_What you need to do:_ What you return must match the material exactly, with every line present.

_Collected material:_
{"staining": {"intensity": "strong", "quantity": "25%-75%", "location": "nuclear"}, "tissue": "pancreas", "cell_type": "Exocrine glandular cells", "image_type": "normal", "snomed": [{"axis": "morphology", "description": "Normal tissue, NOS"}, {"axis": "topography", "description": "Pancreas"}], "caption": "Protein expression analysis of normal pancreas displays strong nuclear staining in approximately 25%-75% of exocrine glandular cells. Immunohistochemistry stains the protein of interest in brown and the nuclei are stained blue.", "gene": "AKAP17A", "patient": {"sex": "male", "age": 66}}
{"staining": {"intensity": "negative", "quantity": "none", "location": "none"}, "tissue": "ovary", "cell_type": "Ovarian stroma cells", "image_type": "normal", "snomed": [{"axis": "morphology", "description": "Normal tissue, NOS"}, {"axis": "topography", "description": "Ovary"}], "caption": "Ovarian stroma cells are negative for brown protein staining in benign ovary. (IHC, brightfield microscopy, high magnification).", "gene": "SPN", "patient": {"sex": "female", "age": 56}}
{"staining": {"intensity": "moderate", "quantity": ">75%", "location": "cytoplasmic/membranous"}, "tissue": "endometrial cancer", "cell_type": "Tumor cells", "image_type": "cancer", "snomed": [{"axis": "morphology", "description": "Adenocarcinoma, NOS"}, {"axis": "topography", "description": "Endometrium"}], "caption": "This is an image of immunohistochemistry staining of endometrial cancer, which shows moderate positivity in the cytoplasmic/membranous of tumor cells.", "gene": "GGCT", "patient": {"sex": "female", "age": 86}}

_Result for this task:_
{"staining": {"intensity": "strong", "quantity": "25%-75%", "location": "nuclear"}, "tissue": "pancreas", "cell_type": "Exocrine glandular cells", "image_type": "normal", "snomed": [{"axis": "morphology", "description": "Normal tissue, NOS"}, {"axis": "topography", "description": "Pancreas"}], "caption": "Protein expression analysis of normal pancreas displays strong nuclear staining in approximately 25%-75% of exocrine glandular cells. Immunohistochemistry stains the protein of interest in brown and the nuclei are stained blue.", "gene": "AKAP17A", "patient": {"sex": "male", "age": 66}}
{"staining": {"intensity": "negative", "quantity": "none", "location": "none"}, "tissue": "ovary", "cell_type": "Ovarian stroma cells", "image_type": "normal", "snomed": [{"axis": "morphology", "description": "Normal tissue, NOS"}, {"axis": "topography", "description": "Ovary"}], "caption": "Ovarian stroma cells are negative for brown protein staining in benign ovary. (IHC, brightfield microscopy, high magnification).", "gene": "SPN", "patient": {"sex": "female", "age": 56}}
{"staining": {"intensity": "moderate", "quantity": ">75%", "location": "cytoplasmic/membranous"}, "tissue": "endometrial cancer", "cell_type": "Tumor cells", "image_type": "cancer", "snomed": [{"axis": "morphology", "description": "Adenocarcinoma, NOS"}, {"axis": "topography", "description": "Endometrium"}], "caption": "This is an image of immunohistochemistry staining of endometrial cancer, which shows moderate positivity in the cytoplasmic/membranous of tumor cells.", "gene": "GGCT", "patient": {"sex": "female", "age": 86}}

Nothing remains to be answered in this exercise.